Geçtiğimiz günlerde Ulusoy’un Varan’ı satın aldığını bir çoğunuz duymuşsunuzdur. Yıllarca kaliteli yolculuk açısından birbiriyle rekabet eden iki fırma, bir şekilde bir araya geldi böylelikle. Peki neden ve şimdi ne olacak diye düşündüğünüzde aklınıza neler geliyor? Ben biraz düşündüm ve birlikte düşünmek için yazmak istedim.

Ulusoy ve Varan onlarca yıl boyunca Türkiye’de faaliyet gösteren ve alanlarında en pahalı bilet fiyatlarını uygulayan iki otobüs taşımacılığı firmasıydı. Paranız olunca onlarla giderdiniz. Hatta öyle ki herhangi bir seferlerinde yer bulamadığınızda sinirlenirdiniz. Ve öyle her yere de onlarla gidemezdiniz, bazı önemli yerlere seferleri bulunurdu. Bu yüzden de keşke her yere gitseler diye düşünürdünüz. Kendi düşündüklerimi size ait kıldım ama fikrimce siz de benzer şekilde düşünüyordunuz. Ama öyle yapmadılar çünkü belirli bir kalite düzeyi tutturmak konusunda titizdiler. Bunun faydasını da sadık müşterileri olarak gördüler. Böyle bir sonucu kim istemezdi ki?

Ama Ulusoy ve Varan, ikiz kardeş değildi. Ulusoy bir Karadenizli ailenin şirketi olarak Karadenizdeki yoğun seferlerinden vazgeçmedi. Ve bir anlamda, illa ki eğitimli bir müşteri kitlesine sahip olmayı hedeflemedi. Varan’sa çok daha farklı bir durumda, daha elit bir çizgide seferlerini sürdürdü. İkisi de tecrübeli, yaşça olgun ve ?kaptan? sıfatını sonuna kadar taşıyacak şoförlerle çalıştı. Ta ki pazara kanserli büyümeyi bir marifet sanan Metro Turizm nüfuz edene kadar.

Metro Turizm, yoğunluk bakımından kendi otobüslerine sahip olmak yerine otobüsü olan şoförlere ?Gel bizle çalış, otobüse Metro Turizm yazalım.? diye çağrı yaparak ve acımasız rekabetle boğuşan yerel firmaları satın alarak hızlı bir büyüme stratejisi izledi. Öyle ki artık neredeyse Türkiye içinde Metro Turizm’le gidemeyeceğiniz bir yer kalmadı. Ama tabii ki müşteri kitlesi açısından da belirli kaliteyi gözetmediler. Metro Suit gibi açılımları olsa da Metro Turizm’in genel olarak çalışan profili bakımından da özensiz olduğunu biliyoruz. Otobüslerinde ciyak ciyak bağıran ve koltuklara ayakkabılarla basmalarına izin verilen çocuklarıyla ilgisiz ve sıfatsız anneleri uyaran bir Metro Turizm yok. Ama Varan’la herhangi bir seferde böyle bir sorun yaşamadım. Neden ola ki?

Gene de her şey kaliteli olmakla ölçülmüyor. Varan, Metro Turizm karşısında kan kaybetmiş olacak ki artık bu sistemin bir oyuncusu olmaktan vazgeçti. Ulusoy da kendisine göre daha konforlu bir otobüs firması olarak algılanan Varan’ı bu arada bünyesine katmış oldu. Metro Turizm’in kalitesizliği ve pervasızlığıyla başedebilmenin belki de tek yolu buydu. Acaba tek yol bu muydu, göreceğiz.
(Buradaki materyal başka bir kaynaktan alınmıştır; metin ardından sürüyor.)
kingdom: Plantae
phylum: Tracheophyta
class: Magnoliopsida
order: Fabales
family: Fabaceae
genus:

Varan artık adıyla var. Ulusoy’un Varan’ı, nev-i şahsına münhasır Varan gibi olacak mı acaba? Yoksa Metro Turizm’in bayağılığına mahkum mu kalacağız, göreceğiz. Artık Ulusoy Metro Turizm’e karşı tek başına savaşmak zorunda. Kaliteyi gözeterek daha da büyümenin yollarını aramalı. Yoksa gitgide ucuzlayan uçak biletleriyle de mücadele etmeleri gerekecek.

Eee, iş firma satın almakla bitmiyor. Onun gereğini de yapmak gerekiyor. Bunu sadece kendileri için değil, Türkiye için yapmak zorundalar.

Bu ?sefer? de bizim için olur inşallah.